Zhang Tianbo, Zhang Xialin, Zhang Ningning, Yan Junrong, Wang Lina, Yan Weihong, Yu Zhuanzhuan, Zhang Yonghong, Duan Yanlong, Zhang Ruijuan
Third Hospital of Shanxi Medical University, Shanxi Bethune Hospital, Shanxi Academy of Medical Sciences, Tongji Shanxi Hospital, Taiyuan 030032, China.
Department of Radiology, Beijing Children's Hospital, Capital Medical University, National Center for Children's Health, Beijing 100045, China.
Mol Genet Metab Rep. 2024 Mar 26;39:101075. doi: 10.1016/j.ymgmr.2024.101075. eCollection 2024 Jun.

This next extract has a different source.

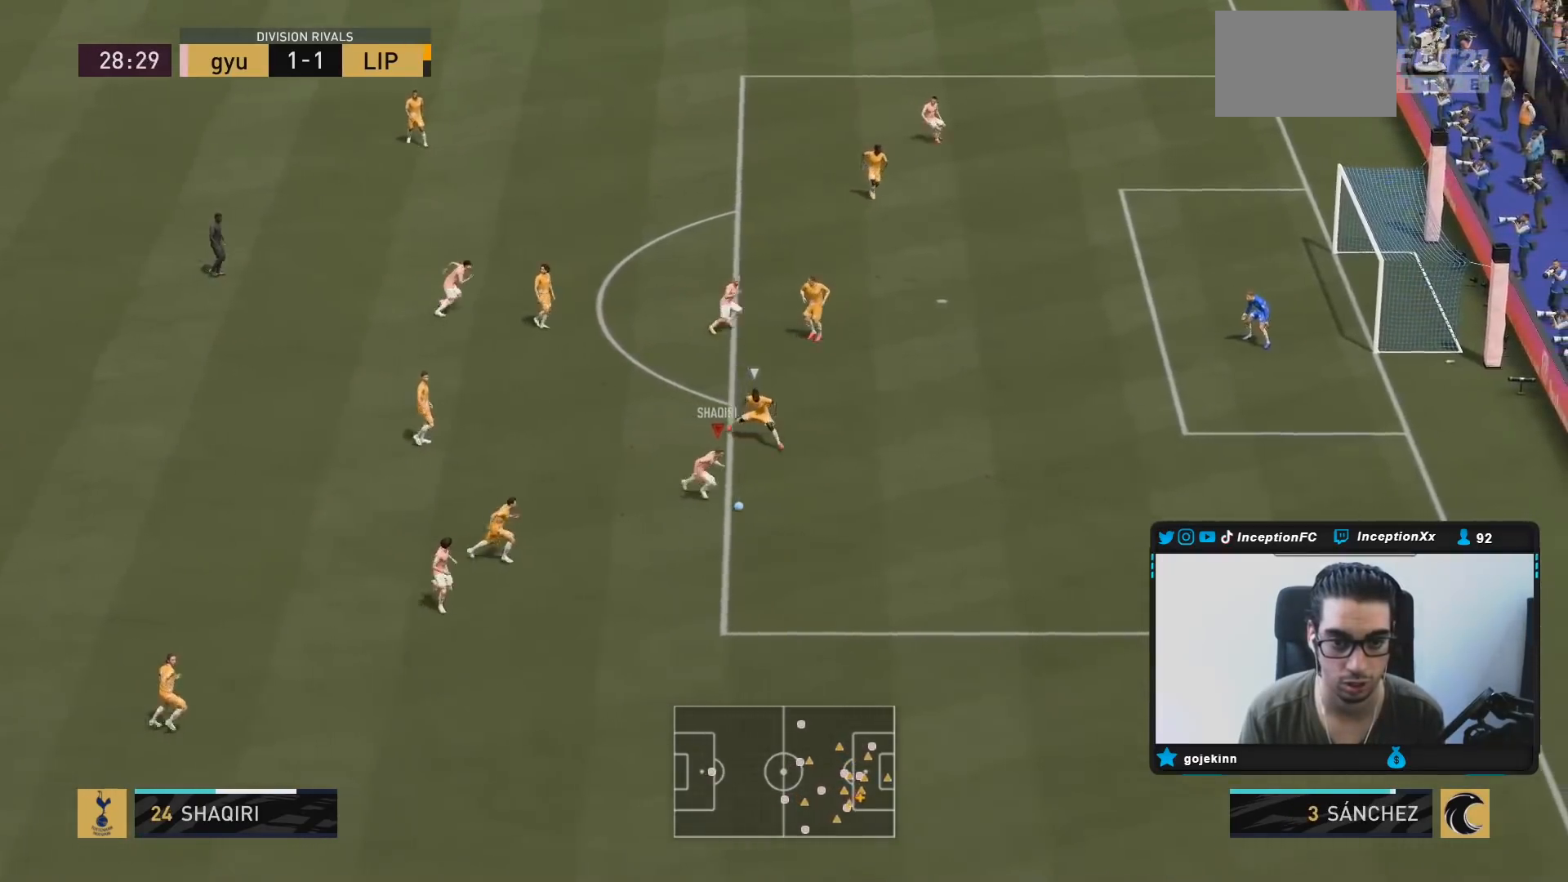
{"dt_ms": 500, "buttons": [], "left_stick": "center", "right_stick": "left", "events": [[167, "R2", "up"], [367, "left_stick", "center"], [417, "right_stick", "left"]]}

This case report describes a patient initially diagnosed with Gaucher disease (GD) with type I with homozygous mutation c.1448T > C p. (Leu483Pro) at age of 2, presenting with hepatosplenomegaly and cytopenia. Imiglucerase replacement therapy was initiated. At age 17, bilateral hearing loss developed, with subsequent Cranial MRI revealing thalamic damage, leading to a reclassification as type 3 GD. By age of 20, the patient presented with a range of symptoms, including abdominal pain, diarrhea, hypoproteinemia, multiple lymphadenopathy, edema, and Gaucher cell infiltration in the lymph nodes. Comprehensive diagnosis identifies Gaucher tumor and protein-losing enteropathy. Imiglucerase therapy at 90-120 U/kg every 2 weeks significantly improved clinical symptoms, emphasizing the importance of tailored interventions for managing GD manifestations.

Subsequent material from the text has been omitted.